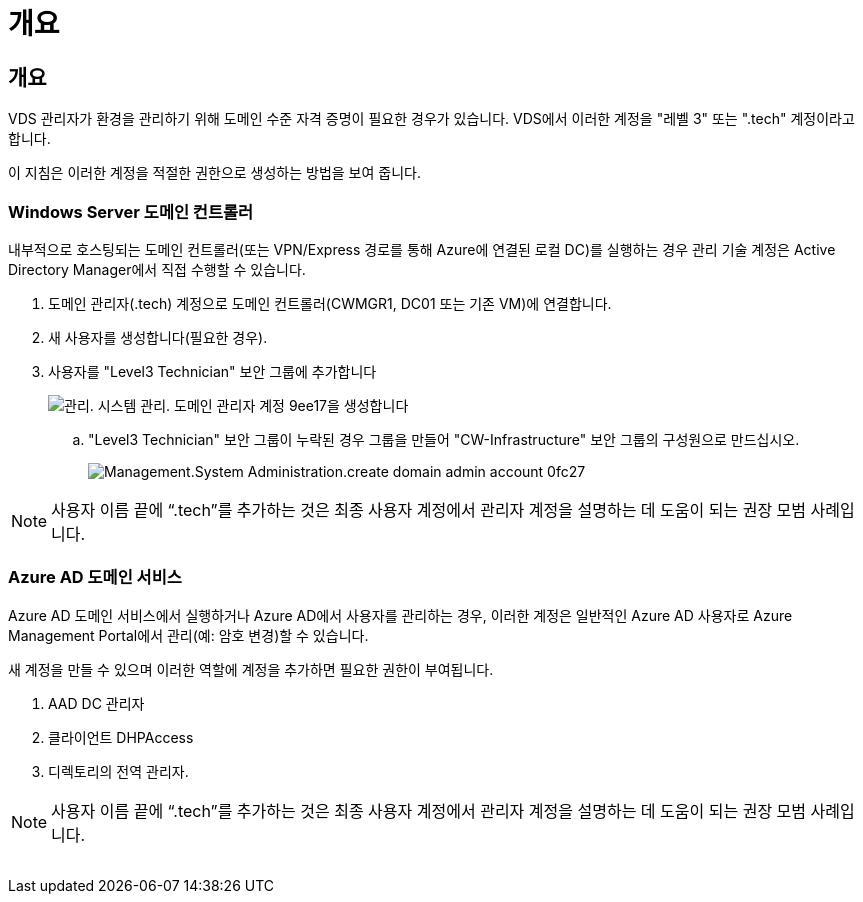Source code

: = 개요




== 개요

VDS 관리자가 환경을 관리하기 위해 도메인 수준 자격 증명이 필요한 경우가 있습니다. VDS에서 이러한 계정을 "레벨 3" 또는 ".tech" 계정이라고 합니다.

이 지침은 이러한 계정을 적절한 권한으로 생성하는 방법을 보여 줍니다.



=== Windows Server 도메인 컨트롤러

내부적으로 호스팅되는 도메인 컨트롤러(또는 VPN/Express 경로를 통해 Azure에 연결된 로컬 DC)를 실행하는 경우 관리 기술 계정은 Active Directory Manager에서 직접 수행할 수 있습니다.

. 도메인 관리자(.tech) 계정으로 도메인 컨트롤러(CWMGR1, DC01 또는 기존 VM)에 연결합니다.
. 새 사용자를 생성합니다(필요한 경우).
. 사용자를 "Level3 Technician" 보안 그룹에 추가합니다
+
image::Management.System_Administration.create_domain_admin_account-9ee17.png[관리. 시스템 관리. 도메인 관리자 계정 9ee17을 생성합니다]

+
.. "Level3 Technician" 보안 그룹이 누락된 경우 그룹을 만들어 "CW-Infrastructure" 보안 그룹의 구성원으로 만드십시오.
+
image::Management.System_Administration.create_domain_admin_account-0fc27.png[Management.System Administration.create domain admin account 0fc27]






NOTE: 사용자 이름 끝에 “.tech”를 추가하는 것은 최종 사용자 계정에서 관리자 계정을 설명하는 데 도움이 되는 권장 모범 사례입니다.



=== Azure AD 도메인 서비스

Azure AD 도메인 서비스에서 실행하거나 Azure AD에서 사용자를 관리하는 경우, 이러한 계정은 일반적인 Azure AD 사용자로 Azure Management Portal에서 관리(예: 암호 변경)할 수 있습니다.

새 계정을 만들 수 있으며 이러한 역할에 계정을 추가하면 필요한 권한이 부여됩니다.

. AAD DC 관리자
. 클라이언트 DHPAccess
. 디렉토리의 전역 관리자.



NOTE: 사용자 이름 끝에 “.tech”를 추가하는 것은 최종 사용자 계정에서 관리자 계정을 설명하는 데 도움이 되는 권장 모범 사례입니다.

image:l33.png[""]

# # # #

• Request: From the listing, reproduce every line where the word "사용자를" is present.

• Response to the task:
. 새 사용자를 생성합니다(필요한 경우).
. 사용자를 "Level3 Technician" 보안 그룹에 추가합니다
Azure AD 도메인 서비스에서 실행하거나 Azure AD에서 사용자를 관리하는 경우, 이러한 계정은 일반적인 Azure AD 사용자로 Azure Management Portal에서 관리(예: 암호 변경)할 수 있습니다.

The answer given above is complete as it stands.